How can we make the metaverse safe?

The Global Head of Safety at Meta, Antigone Davis stated that building a safe Metaverse can’t be done alone.

Last year in November, Nick Clegg, Meta’s head of global affairs, said the company is working on building safety and privacy protections for the metaverse. Already under fire from lawmakers and regulators over privacy concerns and the inability to curb hate speech on its social media platform Facebook, the advent of the metaverse has raised further questions about security. In response, Andrew Bosworth, the man steering the company’s shift towards AR and VR efforts, said that even though supervising how users “speak or behave on a large scale is practically impossible,” Facebook is the company best suited to the task. 

Virtual sexual harassment 

Facebook announced a USD 50 million funds called the XR Programs and Research Fund to help develop a responsible metaverse. Meta stated in a blog that it would collaborate with Women in Immersive Tech, Africa No filter, Electric South, and the Organization of American States as a part of its initiative. The fund will also pour money to conduct external research with the University of Hong Kong and the National University of Singapore. Facebook clarified that it would only provide funds for the research and not the data so that the study remains independent.

The virtual reality online video game Horizon Worlds is Meta’s flagship program to create something that is assumed to be close to the company’s vision of metaverse. The ease of virtual interaction in the game raised alarms following the sexual abuse allegations of her online avatar made by a metaverse beta tester. On February 4, Meta introduced a tool called ‘personal boundary’ when they access the Horizon Worlds and Horizon Venues apps using their VR headsets. The tool will ensure a distance of four feet between their virtual avatars to curb incidents of virtual groping and other abusive behaviour. 

Identity theft

Identity fraud and theft pose a major risk in the metaverse, making user’s digital identity protection vital. The metaverse will contain far more personal information than our Google accounts. Aside from our credit card and bank account details, Meta was reportedly gathering biometric data, including the users’ pupil movements and body poses, to create their avatars and hyper-targeted advertisements. 

Source: Pentasecurity 

Crowded adspace

The metaverse is also an easy target for advertisers to overwhelm spaces. Because of the sensory overload in the metaverse, constant video pop-ups, sponsored content, and repetitive ads could be even more intrusive to users. Critics are expecting the metaverse to be filled with a barrage of ads. Post Facebook’s decision to start testing in-headset ads, the company received massive backlash from developers. Bosworth, VP of Facebook Reality Labs, admitted that the criticism was “way too much.” 

Source: UploadVR

Physical threats

As technology advances, a host of more serious problems are expected to surface. Research showed that virtual attacks could transform into physical attacks. An attacker could reset the physical boundaries of hardware by manipulating the VR platform like a user could be pushed down a flight of stairs. 

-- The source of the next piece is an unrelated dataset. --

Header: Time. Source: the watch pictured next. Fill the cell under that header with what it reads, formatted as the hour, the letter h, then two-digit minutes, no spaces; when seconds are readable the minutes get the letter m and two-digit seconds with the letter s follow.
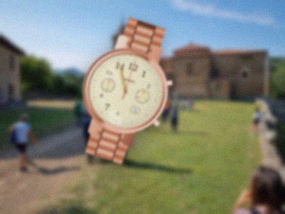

As augmented reality arrives on the scene, users could potentially be misdirected into dangerous situations like robberies. Even hypothetical attacks could leave users with a feeling of nausea from motion sickness. Kavya Pearlman, founder and CEO of XR Safety Initiative, explained, “We know that people could experience motion sickness in VR. The creator could have intentionally embedded something that, when you click on it, makes you sick.” 

Safety standards

In order to protect the data and privacy of users, companies will need to do more than just policy changes, Pearlman said. A trusted ecosystem must be created that can build algorithms, frameworks and regulations to address the privacy and security issues. Serge Gianchandani, co-founder of MetaMall, a metaverse startup that offers high-end real estate and experiences said, “We feel that the metaverse can be made very secure with the right choice on tech and protocols. We follow both privacy by design and privacy by default methodology.  Wherever it is not necessary,  default is masking the user details and allowing the user to configure his privacy settings.”

But the Global Head of Safety at Meta, Antigone Davis, stated that building a safe Metaverse can’t be done alone, companies have to partner with government, industry, academia and civil society. Policy experts have set down certain goals that align with the idea of a secure metaverse: determining who has the authority to make policies, fixing the current infrastructure issues, better management and protection of digital identities and framing trust policies for virtual reality. The questions about what these rules will be are many, and it will be interesting to see how cybersecurity shapes up to answer them.